Below is an example of this connection process, where a user connects to InfluxDB Cloud and uses a token from the environment called “INFLUX_TOKEN” to connect to the “telegraf-monitoring” bucket:
client = FlightSQLClient(
host="us-east-1-1.aws.cloud2.influxdata.com",
token=os.environ["INFLUX_TOKEN"],
metadata={"bucket-name": "telegraf-monitoring"},
)
From here users can use the returned client to interact with InfluxDB’s SQL support. For example, a user could execute queries on, or query information about the bucket’s tables and schema.
Executing a query
Passing a query to the client is a straightforward process of passing the SQL query string to the execute()
function. However, the following step is unique to Flight SQL, which requires gathering a ticket from an endpoint:
info = client.execute("select * from cpu limit 10")
reader = client.do_get(info.endpoints[0].ticket)

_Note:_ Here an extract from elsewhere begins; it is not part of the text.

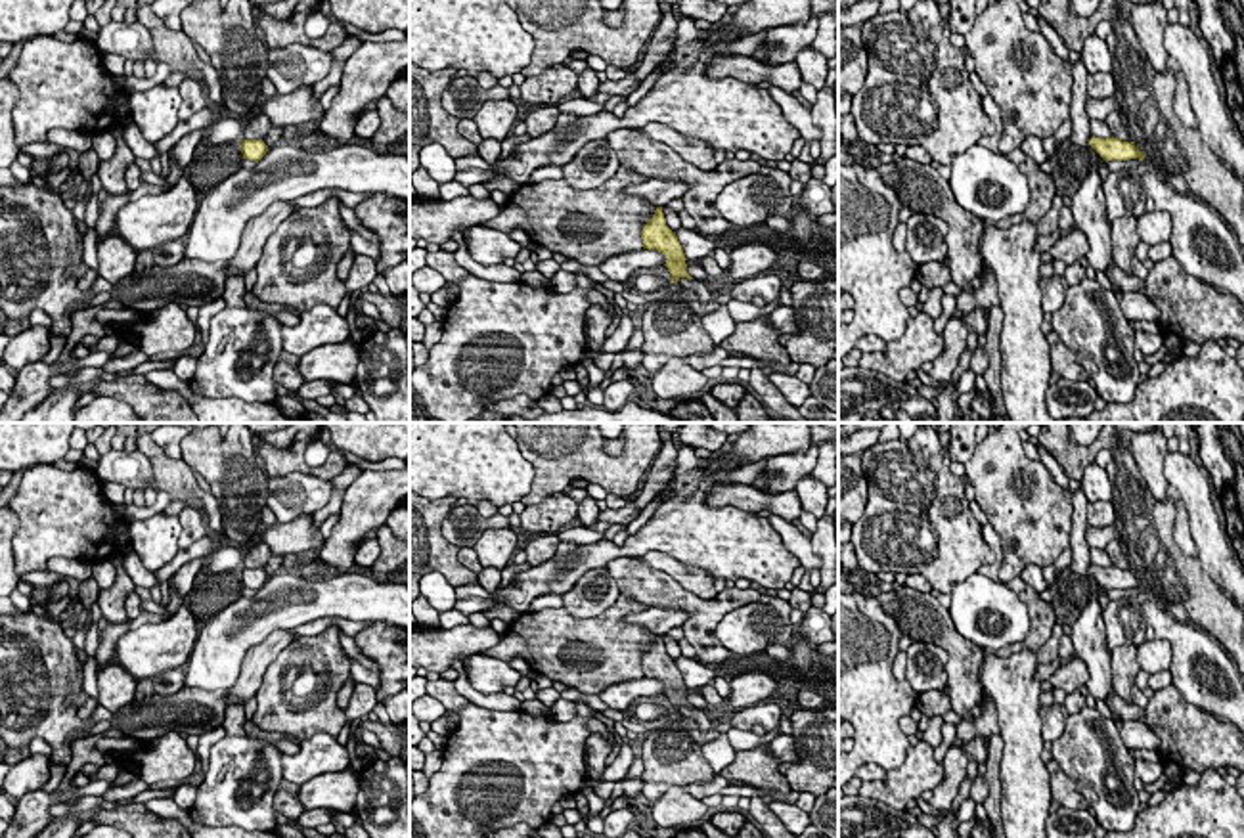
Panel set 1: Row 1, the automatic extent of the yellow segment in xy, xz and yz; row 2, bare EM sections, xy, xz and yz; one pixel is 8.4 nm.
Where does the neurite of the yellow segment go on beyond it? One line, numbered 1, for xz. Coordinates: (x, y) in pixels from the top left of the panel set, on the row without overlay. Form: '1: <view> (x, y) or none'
1: none

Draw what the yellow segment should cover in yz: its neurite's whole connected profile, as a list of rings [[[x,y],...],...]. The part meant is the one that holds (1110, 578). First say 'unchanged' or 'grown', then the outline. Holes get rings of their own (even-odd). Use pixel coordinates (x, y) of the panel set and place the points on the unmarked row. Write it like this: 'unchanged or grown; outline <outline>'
unchanged; outline [[[1091,566],[1089,574],[1108,591],[1108,589],[1143,589],[1144,584],[1133,574],[1133,570],[1122,570],[1118,566]]]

In Apache Flight SQL, once a query is passed to the server, the server returns a FlightInfo object. The object contains a list of endpoints describing locations containing the query result. In the case of InfluxDB Cloud, there will only be a single endpoint. The client can then gather the query result from the information provided by the single endpoint’s ticket.
Query result handling
The response from the client is of the type FlightStreamReader. This allows the user to stream the data to avoid filling up memory and to be more efficient:
for batch in reader:
print(batch)
If the user only has a limited number of results from the query, they can use the read_all()
function to collect all data chunks into a Table:
data = reader.read_all()
The return value from this is a PyArrow Table. These tables are groups of arrays representing columns of data in tabular form. The table provides a huge number of performant operations and abilities to convert to other data types.
For example, a user can convert the table directly into a Pandas DataFrame. This allows users to quickly manipulate, transform, and analyze their data using the powerful Pandas library:
reader.read_all().to_pandas()
Users of the Polars library can also take advantage of Arrow support directly. A user can create a Polars DataFrame directly from the resulting Arrow Table:
polars.from_table(reader.read_all())
Schemas and tables
When working with SQL it is helpful to know what schema or tables are available. To find that information when working with InfluxDB Cloud, users can use the following scripts to gather the tables:
info = client.get_tables()
tables = client.do_get(info.endpoints[0].ticket).read_all()
Or the following for the full schema:
info = client.get_db_schemas()
schema = client.do_get(info.endpoints[0].ticket).read_all()
As the table and schema information is relatively small, using read_all()
here gets the user the data immediately.
Try out SQL with InfluxDB and Python today
This post demonstrated how users could take advantage of the Python Flight SQL library to connect and retrieve data from InfluxDB Cloud, powered by IOx. Users can now take advantage of familiar SQL queries with the leading time-series database and report out using Python.
Consider where you can use InfluxDB Cloud with SQL support and the Python Flight SQL library and give it a shot today!